Tuesday, November 13, 2012
By Sarah McGregor
SomCable, a broadband operator in Somalia, has chosen wireless technology company Bluwan SA to help introduce a high-speed wireless Internet service in the sparsely populated and predominately rural Somaliland region.
“We can do this Fibre Through the Air project at one-10th of the price of a fixed-line fiber connection,” Mike Cothill, chief executive officer of SomCable, said in a phone interview. “To run a cable to a home, you have to dig up people’s properties and management of the network is pretty expensive.”
Globecomm Systems Inc. (GCOM), a New York-based provider of satellite services, will deliver and integrate the system, according to an e-mailed statement from the companies. The goal is 1 million subscribers by 2015. Paris-based Bluwan will initially deploy hubs in Hargeisa, the capital, with a 5- kilometer (3.1-mile) range offering links fast enough for video and audio.

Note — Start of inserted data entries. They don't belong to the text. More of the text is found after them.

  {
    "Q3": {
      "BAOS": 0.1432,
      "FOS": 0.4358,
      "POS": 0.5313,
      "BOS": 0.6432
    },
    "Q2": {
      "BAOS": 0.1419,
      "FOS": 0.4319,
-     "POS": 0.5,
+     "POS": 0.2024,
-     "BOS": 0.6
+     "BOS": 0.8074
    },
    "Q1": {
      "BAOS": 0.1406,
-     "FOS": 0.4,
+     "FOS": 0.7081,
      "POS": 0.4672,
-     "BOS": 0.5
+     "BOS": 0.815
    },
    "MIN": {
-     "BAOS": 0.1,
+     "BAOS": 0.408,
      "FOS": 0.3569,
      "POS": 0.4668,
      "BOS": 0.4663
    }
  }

The network will expand to Burco, Borama and Berbera, and then across the border to Djibouti, which is connected to underseas fibre-optic cables. It may then extend to Ethiopia, Rwanda, Uganda and South Sudan, the companies said.

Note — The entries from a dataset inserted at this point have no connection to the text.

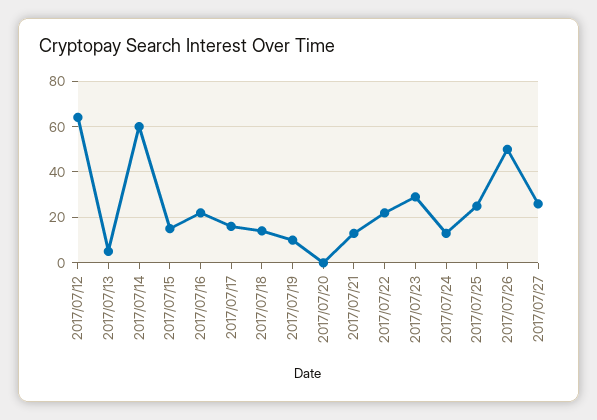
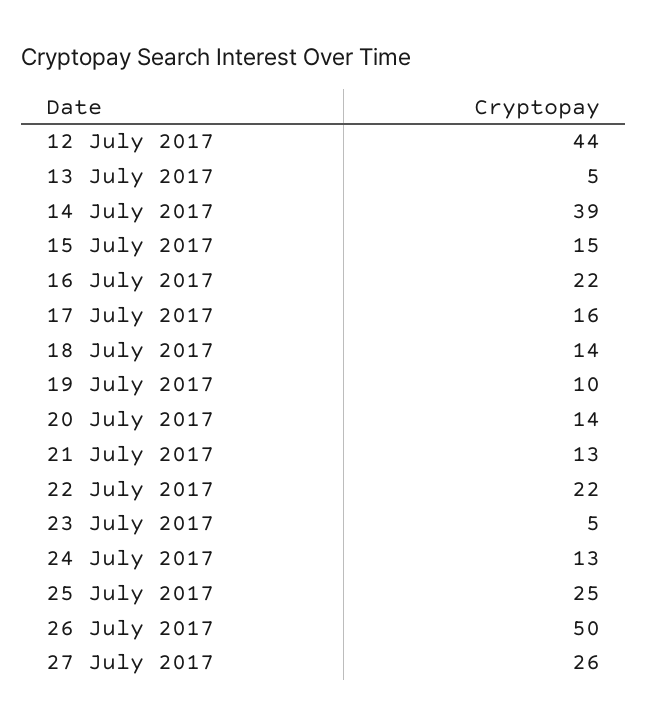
  {
-   "2017/07/12": 65,
+   "2017/07/12": 44,
    "2017/07/13": 5,
-   "2017/07/14": 60,
+   "2017/07/14": 39,
    "2017/07/15": 15,
    "2017/07/16": 22,
    "2017/07/17": 16,
    "2017/07/18": 14,
    "2017/07/19": 10,
-   "2017/07/20": 0,
+   "2017/07/20": 14,
    "2017/07/21": 13,
    "2017/07/22": 22,
-   "2017/07/23": 30,
+   "2017/07/23": 5,
    "2017/07/24": 13,
    "2017/07/25": 25,
    "2017/07/26": 50,
    "2017/07/27": 26
  }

Somaliland, a former British colony, declared independence from Somalia in 1991, after the fall of dictator Mohammed Siad Barre. No country officially recognizes its independence.
Users will connect to the wireless service via an outdoor antenna and the deal is worth at least $3 million for Bluwan, according to today’s statement. Each Bluwan hub will offer constant speeds of 2 megabits per second and peak speeds of 100 megabits per second to thousands of customers.
Standard access costs $5 a month and doesn’t allow downloads of video such as YouTube, SomCable said in a separate e-mail. A premium service at a minimum of $20 a month is “open completely to the Internet.”
Remittances from overseas workers account for an estimated 80 percent of Somaliland’s $500 million annual gross domestic product, while the sale of livestock mainly to buyers in the Middle East is its biggest generator of export income.
Internet connection speeds have improved and costs have fallen since 2009 in the region as at least four undersea cables began operating off Africa’s Indian Ocean coast, replacing more expensive satellite links.
Africa has fewer than five mobile-broadband subscriptions per 100 inhabitants, compared with more than 10 percent in all other regions of the world, according to the International Telecommunications Union, a Geneva-based industry group.